Surgery · Vascular Surgery (Arterial, Venous, Lymphatic Disorders)

A 68-year-old woman is found to have a 5.8 cm infra-renal abdominal aortic aneurysm (AAA) on ultrasound surveillance. She is cardiovascularly fit with no significant comorbidities. CT angiography confirms an infra-renal AAA with a 15 mm neck below the renal arteries, without significant angulation or iliac involvement. What is the recommended treatment?

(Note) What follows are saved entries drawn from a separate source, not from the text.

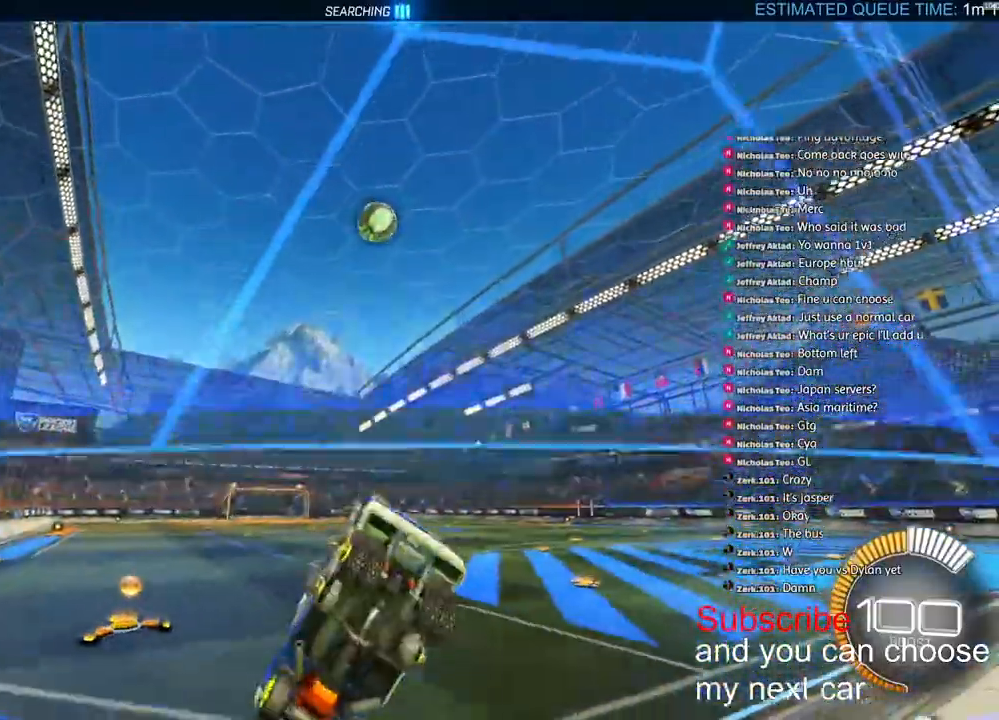
{"dt_ms": 500, "buttons": ["R2"], "left_stick": "right", "right_stick": "left", "events": [[50, "left_stick", "right"], [117, "right_stick", "center"], [167, "right_stick", "left"]]}
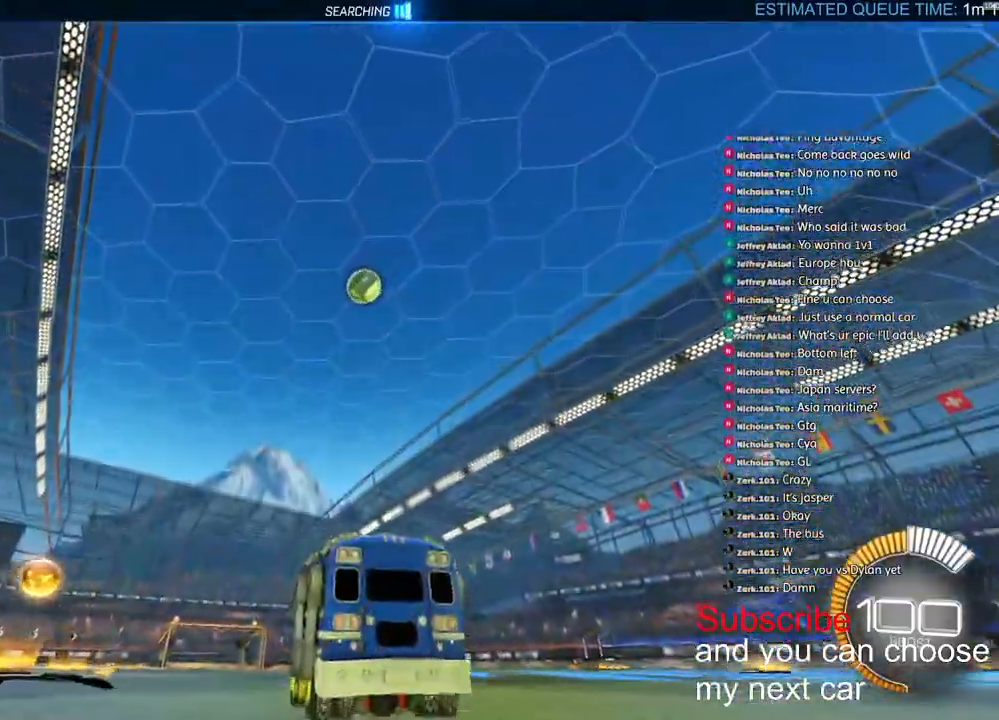
{"dt_ms": 500, "buttons": ["R2"], "left_stick": "right", "right_stick": "left", "events": [[17, "R2", "up"], [417, "R2", "down"]]}
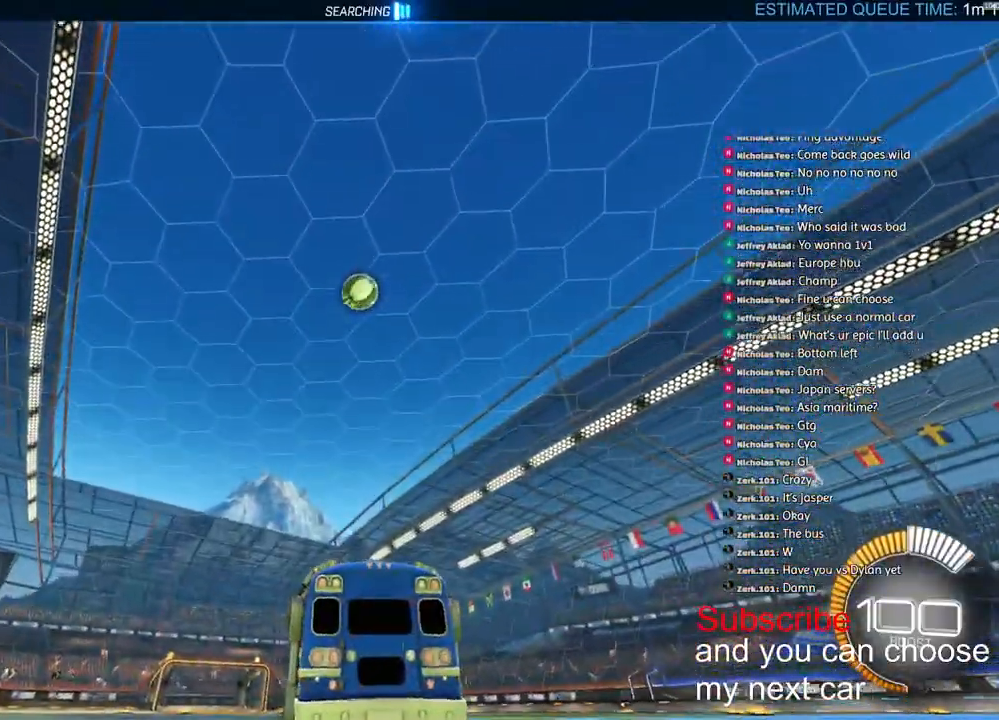
{"dt_ms": 500, "buttons": ["R2"], "left_stick": "center", "right_stick": "left", "events": [[100, "R2", "up"], [233, "R2", "down"], [300, "left_stick", "center"], [350, "left_stick", "left"], [400, "left_stick", "center"]]}
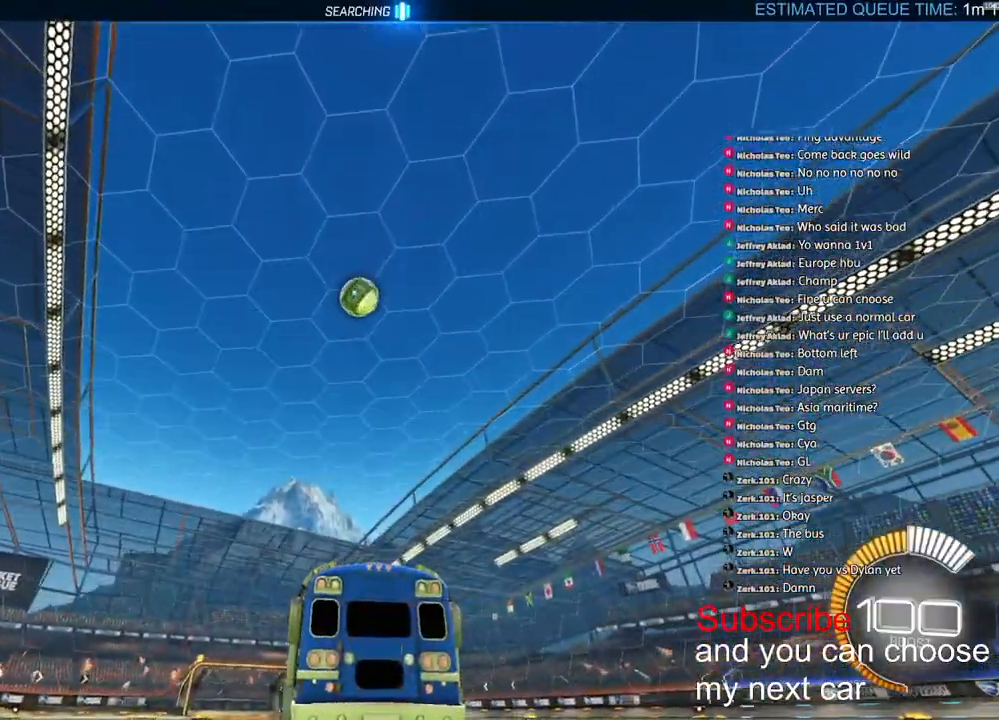
{"dt_ms": 500, "buttons": ["R2"], "left_stick": "center", "right_stick": "left", "events": [[317, "left_stick", "right"], [400, "left_stick", "center"]]}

  • A Open surgical repair (elective)
  • B Conservative surveillance with USS in 6 months
  • C Statin therapy and blood pressure control alone
  • D Endovascular aortic aneurysm repair (EVAR)
Correct answer: D. Endovascular aortic aneurysm repair (EVAR)

Explanation

For an asymptomatic AAA of 5.8 cm (above the 5.5 cm threshold for intervention in women) with suitable anatomy (adequate infra-renal neck ≥15 mm, acceptable angulation), EVAR is the first-line intervention due to lower perioperative mortality, less physiological insult, and faster recovery compared to open repair, though long-term re-intervention rates are higher with EVAR and lifelong surveillance is required. Surgery is recommended above 5.5 cm in women (and 5.5 cm in men) because rupture risk outweighs operative risk. Open surgical repair is an equally valid alternative in anatomically suitable, fit patients but carries higher perioperative morbidity. Surveillance alone is inappropriate above the treatment threshold.

Reference: Bailey & Love's Short Practice of Surgery, 27th ed.